* _Stored items from a collection_:
--------
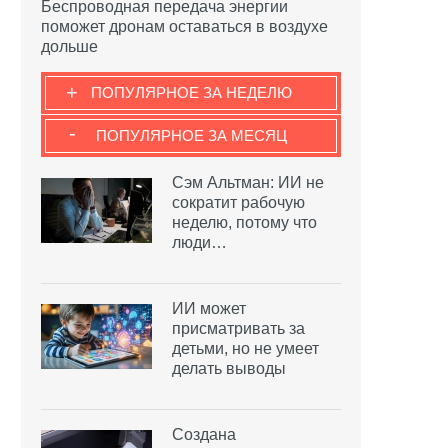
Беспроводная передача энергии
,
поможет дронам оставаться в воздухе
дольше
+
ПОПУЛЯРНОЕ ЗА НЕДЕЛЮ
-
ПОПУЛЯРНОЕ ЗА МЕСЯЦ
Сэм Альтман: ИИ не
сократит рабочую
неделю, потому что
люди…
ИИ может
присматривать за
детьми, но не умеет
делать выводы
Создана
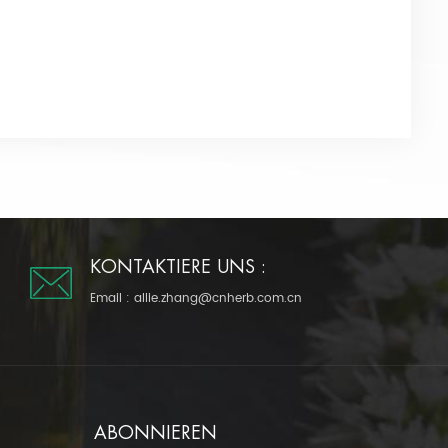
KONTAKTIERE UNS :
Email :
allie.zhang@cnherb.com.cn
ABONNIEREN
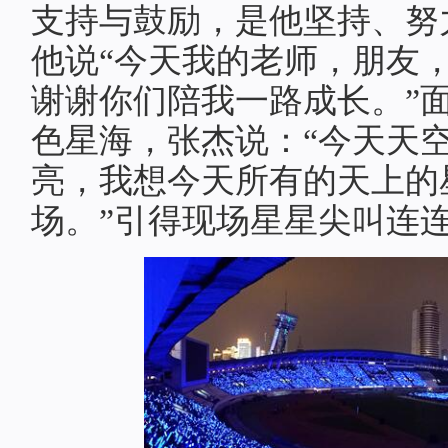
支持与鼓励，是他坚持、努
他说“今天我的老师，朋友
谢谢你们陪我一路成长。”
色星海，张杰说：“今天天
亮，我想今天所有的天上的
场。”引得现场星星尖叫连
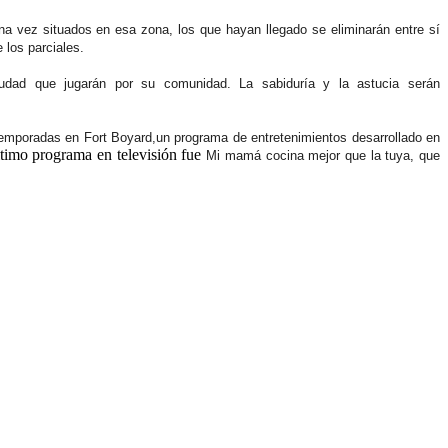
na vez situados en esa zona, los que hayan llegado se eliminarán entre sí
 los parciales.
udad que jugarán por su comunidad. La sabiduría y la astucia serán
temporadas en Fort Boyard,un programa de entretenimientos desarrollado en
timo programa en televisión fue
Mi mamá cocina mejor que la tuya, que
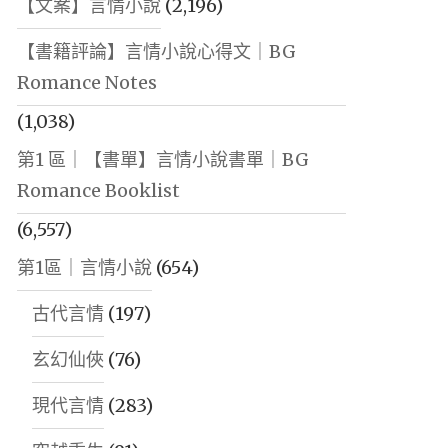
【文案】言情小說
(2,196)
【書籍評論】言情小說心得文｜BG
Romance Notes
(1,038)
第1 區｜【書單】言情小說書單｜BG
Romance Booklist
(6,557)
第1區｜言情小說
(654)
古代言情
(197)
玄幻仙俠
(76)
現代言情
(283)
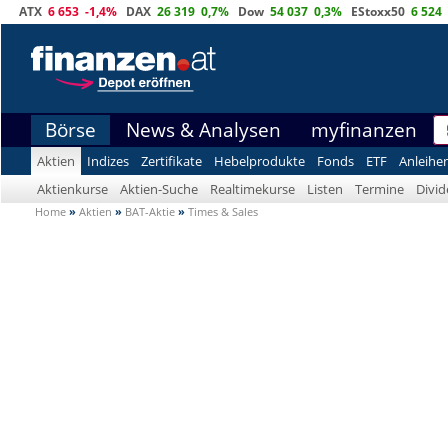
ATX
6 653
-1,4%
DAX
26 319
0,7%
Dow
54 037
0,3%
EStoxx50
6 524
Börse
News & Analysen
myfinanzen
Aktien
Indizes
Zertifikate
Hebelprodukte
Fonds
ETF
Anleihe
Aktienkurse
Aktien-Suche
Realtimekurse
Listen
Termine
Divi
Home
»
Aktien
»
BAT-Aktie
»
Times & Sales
--------
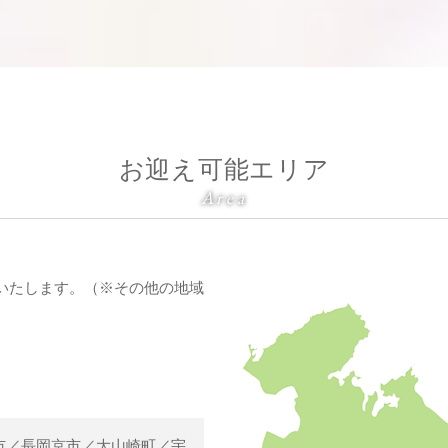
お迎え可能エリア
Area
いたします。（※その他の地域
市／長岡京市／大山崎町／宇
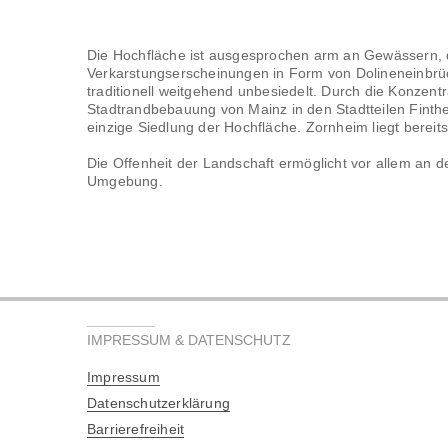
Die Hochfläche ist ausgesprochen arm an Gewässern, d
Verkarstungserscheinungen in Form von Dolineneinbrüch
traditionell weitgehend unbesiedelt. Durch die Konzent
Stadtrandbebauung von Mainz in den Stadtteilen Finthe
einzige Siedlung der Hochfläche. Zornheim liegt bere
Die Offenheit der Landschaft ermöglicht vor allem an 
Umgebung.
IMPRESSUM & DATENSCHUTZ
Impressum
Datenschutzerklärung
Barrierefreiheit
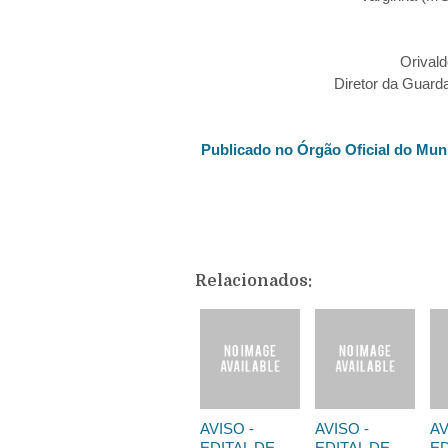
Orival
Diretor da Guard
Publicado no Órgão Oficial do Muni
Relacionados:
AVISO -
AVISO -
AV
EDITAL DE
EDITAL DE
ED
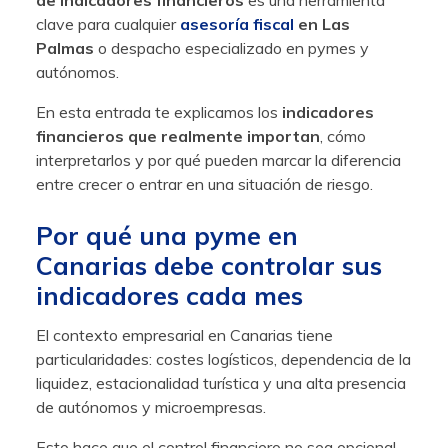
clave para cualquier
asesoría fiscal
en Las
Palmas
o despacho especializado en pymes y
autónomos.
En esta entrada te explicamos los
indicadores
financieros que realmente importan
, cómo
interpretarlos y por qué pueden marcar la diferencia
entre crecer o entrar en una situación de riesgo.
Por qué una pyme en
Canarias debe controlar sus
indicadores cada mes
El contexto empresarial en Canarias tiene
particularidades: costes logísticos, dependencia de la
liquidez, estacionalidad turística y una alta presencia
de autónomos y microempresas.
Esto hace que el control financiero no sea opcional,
--------
* _Problem details_: Go through the entries above and report every line in which the word "Hochfläche" appears.

* _Answer to the problem_:
Die Hochfläche ist ausgesprochen arm an Gewässern, d
einzige Siedlung der Hochfläche. Zornheim liegt bere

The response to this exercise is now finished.